## Task objective
Scan the entries below for the word "RemoveSortColumn", then copy each line that holds it.

## Records supplied
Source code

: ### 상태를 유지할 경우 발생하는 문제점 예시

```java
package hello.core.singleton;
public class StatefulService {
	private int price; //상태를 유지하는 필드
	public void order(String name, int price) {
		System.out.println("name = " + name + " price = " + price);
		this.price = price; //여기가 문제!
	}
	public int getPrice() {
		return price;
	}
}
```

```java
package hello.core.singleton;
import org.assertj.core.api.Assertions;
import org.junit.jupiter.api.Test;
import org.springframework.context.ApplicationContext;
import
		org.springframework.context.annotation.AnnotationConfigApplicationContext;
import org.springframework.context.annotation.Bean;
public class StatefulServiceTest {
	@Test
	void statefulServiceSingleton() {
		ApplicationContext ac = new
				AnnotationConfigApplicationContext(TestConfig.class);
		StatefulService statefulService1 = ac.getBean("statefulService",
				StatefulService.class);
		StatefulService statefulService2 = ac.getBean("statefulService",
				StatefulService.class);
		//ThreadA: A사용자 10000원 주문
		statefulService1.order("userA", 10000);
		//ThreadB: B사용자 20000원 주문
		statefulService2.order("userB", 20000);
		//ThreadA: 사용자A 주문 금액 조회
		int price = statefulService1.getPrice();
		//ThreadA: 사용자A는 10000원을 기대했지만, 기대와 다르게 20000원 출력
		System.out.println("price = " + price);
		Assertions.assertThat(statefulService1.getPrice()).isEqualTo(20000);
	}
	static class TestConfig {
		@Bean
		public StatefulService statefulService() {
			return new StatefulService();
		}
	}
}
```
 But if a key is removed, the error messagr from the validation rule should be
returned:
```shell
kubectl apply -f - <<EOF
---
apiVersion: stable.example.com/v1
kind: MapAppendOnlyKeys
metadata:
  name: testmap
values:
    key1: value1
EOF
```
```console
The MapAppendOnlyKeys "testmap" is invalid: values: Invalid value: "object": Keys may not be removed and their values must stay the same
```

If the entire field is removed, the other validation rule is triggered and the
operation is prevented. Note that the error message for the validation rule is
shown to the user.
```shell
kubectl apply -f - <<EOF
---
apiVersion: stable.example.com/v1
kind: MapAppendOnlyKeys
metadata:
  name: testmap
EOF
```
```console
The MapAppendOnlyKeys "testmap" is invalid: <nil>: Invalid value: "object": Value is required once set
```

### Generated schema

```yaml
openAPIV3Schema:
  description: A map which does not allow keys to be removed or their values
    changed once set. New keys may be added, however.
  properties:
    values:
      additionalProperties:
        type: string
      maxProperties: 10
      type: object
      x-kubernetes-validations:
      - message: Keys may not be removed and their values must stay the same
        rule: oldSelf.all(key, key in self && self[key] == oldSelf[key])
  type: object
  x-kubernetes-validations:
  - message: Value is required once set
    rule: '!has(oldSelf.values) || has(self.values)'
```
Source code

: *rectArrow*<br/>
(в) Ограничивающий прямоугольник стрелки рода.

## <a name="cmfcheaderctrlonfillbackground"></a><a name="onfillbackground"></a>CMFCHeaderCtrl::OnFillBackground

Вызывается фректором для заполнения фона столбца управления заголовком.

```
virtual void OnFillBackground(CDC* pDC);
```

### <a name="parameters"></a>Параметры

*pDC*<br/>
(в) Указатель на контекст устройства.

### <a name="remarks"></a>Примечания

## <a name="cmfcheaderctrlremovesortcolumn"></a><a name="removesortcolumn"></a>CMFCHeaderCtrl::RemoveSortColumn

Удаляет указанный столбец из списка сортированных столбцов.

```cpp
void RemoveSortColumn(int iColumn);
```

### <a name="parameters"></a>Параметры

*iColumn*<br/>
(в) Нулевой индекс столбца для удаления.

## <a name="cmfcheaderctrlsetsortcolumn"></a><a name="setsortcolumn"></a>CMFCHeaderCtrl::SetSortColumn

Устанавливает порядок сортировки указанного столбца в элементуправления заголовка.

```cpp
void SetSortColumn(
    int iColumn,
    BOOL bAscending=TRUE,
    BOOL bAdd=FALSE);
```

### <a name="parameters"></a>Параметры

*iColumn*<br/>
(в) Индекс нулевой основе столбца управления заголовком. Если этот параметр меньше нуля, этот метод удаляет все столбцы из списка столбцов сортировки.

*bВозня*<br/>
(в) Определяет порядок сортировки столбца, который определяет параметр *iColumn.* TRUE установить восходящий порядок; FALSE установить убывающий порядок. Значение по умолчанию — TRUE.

## Result for this exercise
## <a name="cmfcheaderctrlremovesortcolumn"></a><a name="removesortcolumn"></a>CMFCHeaderCtrl::RemoveSortColumn
void RemoveSortColumn(int iColumn);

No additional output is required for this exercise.